Supplied entries:
--------------------------------------------------
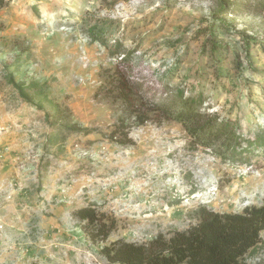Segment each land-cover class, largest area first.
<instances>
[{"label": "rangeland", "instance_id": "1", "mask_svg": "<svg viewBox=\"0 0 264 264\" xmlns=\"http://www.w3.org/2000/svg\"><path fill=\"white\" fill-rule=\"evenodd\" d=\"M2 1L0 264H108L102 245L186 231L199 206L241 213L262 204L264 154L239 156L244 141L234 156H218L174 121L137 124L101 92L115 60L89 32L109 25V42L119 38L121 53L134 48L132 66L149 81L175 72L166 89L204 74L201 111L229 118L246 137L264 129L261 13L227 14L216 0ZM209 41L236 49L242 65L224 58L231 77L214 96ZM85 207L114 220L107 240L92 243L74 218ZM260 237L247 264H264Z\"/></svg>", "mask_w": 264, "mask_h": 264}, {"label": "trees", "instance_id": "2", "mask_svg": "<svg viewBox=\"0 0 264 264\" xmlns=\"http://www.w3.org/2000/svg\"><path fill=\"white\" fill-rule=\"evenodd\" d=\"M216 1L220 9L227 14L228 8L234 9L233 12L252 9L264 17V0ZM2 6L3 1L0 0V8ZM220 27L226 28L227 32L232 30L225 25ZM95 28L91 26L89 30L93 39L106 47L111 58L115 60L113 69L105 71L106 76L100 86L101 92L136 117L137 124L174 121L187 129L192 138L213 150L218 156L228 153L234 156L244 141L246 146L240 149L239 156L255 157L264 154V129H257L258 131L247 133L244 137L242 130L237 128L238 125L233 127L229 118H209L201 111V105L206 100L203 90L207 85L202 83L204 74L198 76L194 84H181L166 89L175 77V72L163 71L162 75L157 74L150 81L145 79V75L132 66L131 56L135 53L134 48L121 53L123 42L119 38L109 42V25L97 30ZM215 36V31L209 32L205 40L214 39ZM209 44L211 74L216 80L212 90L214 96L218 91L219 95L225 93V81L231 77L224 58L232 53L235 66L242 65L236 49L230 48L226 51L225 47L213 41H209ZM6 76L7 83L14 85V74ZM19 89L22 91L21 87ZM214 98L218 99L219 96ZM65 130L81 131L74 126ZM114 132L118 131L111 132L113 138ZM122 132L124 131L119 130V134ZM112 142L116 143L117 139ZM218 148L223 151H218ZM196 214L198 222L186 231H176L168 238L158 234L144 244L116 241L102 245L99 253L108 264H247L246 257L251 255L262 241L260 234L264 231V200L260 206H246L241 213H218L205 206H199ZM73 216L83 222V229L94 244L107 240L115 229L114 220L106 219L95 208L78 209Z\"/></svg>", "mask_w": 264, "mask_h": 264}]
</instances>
--------------------------------------------------
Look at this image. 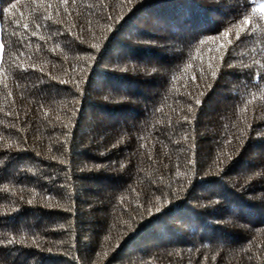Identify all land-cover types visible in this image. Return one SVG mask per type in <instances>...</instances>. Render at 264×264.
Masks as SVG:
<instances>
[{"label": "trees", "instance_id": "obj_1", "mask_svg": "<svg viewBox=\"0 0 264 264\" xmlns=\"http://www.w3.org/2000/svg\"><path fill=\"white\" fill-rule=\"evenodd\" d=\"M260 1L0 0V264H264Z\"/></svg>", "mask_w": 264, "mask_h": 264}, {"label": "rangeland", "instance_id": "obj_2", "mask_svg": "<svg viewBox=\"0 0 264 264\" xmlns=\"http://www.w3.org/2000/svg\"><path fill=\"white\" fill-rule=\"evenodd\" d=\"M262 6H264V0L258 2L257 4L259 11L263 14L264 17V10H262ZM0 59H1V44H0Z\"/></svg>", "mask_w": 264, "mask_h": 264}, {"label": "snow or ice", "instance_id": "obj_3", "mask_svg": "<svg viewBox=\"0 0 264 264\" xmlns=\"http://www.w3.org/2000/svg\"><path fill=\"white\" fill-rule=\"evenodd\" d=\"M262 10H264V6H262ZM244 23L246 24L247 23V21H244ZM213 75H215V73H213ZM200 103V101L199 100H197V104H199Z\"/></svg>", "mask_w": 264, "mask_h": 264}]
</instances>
--------------------------------------------------
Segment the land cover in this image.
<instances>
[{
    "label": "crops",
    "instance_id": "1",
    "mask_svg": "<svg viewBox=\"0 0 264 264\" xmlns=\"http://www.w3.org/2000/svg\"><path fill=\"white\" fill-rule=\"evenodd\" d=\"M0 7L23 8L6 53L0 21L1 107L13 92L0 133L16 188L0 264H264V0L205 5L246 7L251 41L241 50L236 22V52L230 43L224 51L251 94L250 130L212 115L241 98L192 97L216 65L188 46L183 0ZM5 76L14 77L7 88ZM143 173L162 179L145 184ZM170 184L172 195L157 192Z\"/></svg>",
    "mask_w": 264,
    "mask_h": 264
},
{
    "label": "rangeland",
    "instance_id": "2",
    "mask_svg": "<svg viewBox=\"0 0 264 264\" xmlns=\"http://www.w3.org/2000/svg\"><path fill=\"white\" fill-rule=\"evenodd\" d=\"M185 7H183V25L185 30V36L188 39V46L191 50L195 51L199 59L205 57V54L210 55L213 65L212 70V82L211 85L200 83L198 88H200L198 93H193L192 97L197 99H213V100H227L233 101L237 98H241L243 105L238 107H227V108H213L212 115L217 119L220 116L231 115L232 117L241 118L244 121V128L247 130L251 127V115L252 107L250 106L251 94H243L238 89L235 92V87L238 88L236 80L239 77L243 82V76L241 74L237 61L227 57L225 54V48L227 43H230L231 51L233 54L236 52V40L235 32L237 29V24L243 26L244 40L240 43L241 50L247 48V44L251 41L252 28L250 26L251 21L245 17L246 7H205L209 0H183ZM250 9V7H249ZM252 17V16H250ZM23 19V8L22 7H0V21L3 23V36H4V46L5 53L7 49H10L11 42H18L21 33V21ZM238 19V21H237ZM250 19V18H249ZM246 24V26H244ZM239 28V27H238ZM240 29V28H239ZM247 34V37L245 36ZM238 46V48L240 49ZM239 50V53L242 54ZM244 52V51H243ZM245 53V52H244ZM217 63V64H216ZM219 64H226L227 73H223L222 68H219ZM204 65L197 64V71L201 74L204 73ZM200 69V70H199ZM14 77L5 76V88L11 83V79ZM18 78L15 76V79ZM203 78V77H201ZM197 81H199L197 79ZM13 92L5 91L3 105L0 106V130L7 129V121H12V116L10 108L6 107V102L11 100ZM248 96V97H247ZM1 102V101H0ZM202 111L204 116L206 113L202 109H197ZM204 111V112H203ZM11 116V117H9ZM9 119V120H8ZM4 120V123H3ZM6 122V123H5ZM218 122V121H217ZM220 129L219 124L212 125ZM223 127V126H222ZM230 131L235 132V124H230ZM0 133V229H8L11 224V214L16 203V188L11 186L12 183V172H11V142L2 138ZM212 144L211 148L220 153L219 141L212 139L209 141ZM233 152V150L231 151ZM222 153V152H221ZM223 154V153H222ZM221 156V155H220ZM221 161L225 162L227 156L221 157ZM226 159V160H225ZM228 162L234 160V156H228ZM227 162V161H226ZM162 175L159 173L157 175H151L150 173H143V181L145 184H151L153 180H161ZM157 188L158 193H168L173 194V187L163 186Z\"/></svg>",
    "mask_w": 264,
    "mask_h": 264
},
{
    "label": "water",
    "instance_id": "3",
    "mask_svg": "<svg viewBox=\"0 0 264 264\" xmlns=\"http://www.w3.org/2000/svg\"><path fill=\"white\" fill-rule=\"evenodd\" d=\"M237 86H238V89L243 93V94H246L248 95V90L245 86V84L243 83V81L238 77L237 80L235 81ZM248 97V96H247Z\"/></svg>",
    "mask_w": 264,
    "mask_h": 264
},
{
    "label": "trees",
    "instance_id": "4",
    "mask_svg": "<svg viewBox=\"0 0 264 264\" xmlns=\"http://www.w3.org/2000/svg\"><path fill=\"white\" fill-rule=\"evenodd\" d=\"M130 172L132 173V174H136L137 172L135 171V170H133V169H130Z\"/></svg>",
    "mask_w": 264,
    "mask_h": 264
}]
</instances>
--------------------------------------------------
What to do: Turn the stretch of the listing from the line containing "Segment the land cover in this image." through the line containing "7L23 8L6 53L0", both included, into a numbered list with blank lines omitted.

Task response:
1. Segment the land cover in this image.
2. <instances>
3. [{
4.     "label": "crops",
5.     "instance_id": "1",
6.     "mask_svg": "<svg viewBox=\"0 0 264 264\" xmlns=\"http://www.w3.org/2000/svg\"><path fill=\"white\" fill-rule=\"evenodd\" d=\"M0 7L23 8L6 53L0 21L1 107L13 92L0 133L16 188L0 264H264V0L205 5L246 7L251 41L241 50L236 22V52L230 43L224 51L251 94L250 130L212 115L241 98L192 97L216 65L188 46L183 0ZM5 76L14 77L7 88ZM143 173L162 179L145 184ZM170 184L172 195L157 192Z\"/></svg>",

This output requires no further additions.